What sparked their participation is anyone’s guess. But in an interview with a radio station breakfast crew afterwards one of the commuters said it was one of the most magic experiences he’d ever had.

When the guy with the music got off, the final strains of the song trailing after him, there was an audible sigh of ‘don’t go’.

The other commuters even carried on talking with one another afterwards, he said.

It’s true, we can only cope with a few interactions in a day – how many depend on our mood as well as how extrovert or introvert we are. And it takes some confidence to start a conversation when everyone around you has nothing better to do than listen in. But sometimes when you least feel like talking to someone a simple exchange with another human being can be the most beneficial.
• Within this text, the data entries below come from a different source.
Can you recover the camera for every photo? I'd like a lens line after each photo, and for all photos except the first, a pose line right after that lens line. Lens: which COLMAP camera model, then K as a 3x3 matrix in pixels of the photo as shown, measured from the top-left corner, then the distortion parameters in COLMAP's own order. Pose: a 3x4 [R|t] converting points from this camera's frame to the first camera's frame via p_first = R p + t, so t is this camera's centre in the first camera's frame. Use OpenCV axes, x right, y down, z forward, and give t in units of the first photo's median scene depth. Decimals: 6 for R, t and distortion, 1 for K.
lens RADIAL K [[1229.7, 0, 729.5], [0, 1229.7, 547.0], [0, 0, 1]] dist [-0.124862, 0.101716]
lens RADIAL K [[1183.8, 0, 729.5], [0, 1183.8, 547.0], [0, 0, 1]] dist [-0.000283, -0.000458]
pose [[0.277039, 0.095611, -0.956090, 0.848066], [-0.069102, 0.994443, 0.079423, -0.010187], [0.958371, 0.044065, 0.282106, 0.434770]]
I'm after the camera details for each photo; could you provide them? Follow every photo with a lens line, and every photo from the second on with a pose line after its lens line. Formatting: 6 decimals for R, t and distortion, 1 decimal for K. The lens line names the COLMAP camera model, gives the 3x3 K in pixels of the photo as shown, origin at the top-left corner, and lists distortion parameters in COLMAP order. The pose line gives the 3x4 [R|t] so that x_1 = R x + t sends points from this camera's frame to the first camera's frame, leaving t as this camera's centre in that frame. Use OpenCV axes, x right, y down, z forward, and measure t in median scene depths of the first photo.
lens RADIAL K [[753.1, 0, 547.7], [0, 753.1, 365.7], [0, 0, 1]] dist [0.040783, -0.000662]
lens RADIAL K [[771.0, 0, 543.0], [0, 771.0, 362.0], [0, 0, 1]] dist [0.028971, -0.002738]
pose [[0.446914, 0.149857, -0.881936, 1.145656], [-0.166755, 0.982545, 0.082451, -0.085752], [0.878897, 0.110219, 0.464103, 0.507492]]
One of the most memorable interactions I ever had was on the street in the pouring rain, when I was feeling particularly miserable. I was halfway through a 10km run, training for my first half marathon, when the skies opened up. It was cold, it was wet, it was dark; and now there was thunder and lightning, too. In the distance, I spied another runner making her way towards me. As we passed we literally started laughing. That interaction carried me all the way home.

On a train in Italy at the age of 21 I struck up a conversation with a family from Naples. They invited me home for the weekend and my stay with them was one of the best travel experiences I had.

What people don’t realise about talking to strangers is that not only can it brighten a brief few moments in your day, it can also lead to friendships you might not otherwise have had. I’m now friends with two of my neighbours after striking up conversations with them on the bus.

It’s easy to shy away from reaching out to others. We naturally fear being rejected or humiliated. But we underestimate how much others seek connection too. Simply being friendly can make such a difference to a person’s day.

I grew up with a dad who was bipolar. He had few friends because maintaining an even keel was difficult for him and few people understood that.

But every day he hit the streets to walk his dog and on every walk he would be stopped by at least one or two people who wanted to chat with him and pat the dog. There were others he’d wave out to or exchange a friendly hello.

Those interactions made a difference for him; feeling part of a community was important.

Loneliness has been associated with a whole heap of physical and mental illnesses, and there’s a general feeling that loneliness is becoming more widespread in New Zealand.

While you can’t beat the deeper connections that ties with family and friends will bring, the brief interactions you share with strangers can make more of a difference than you could ever know.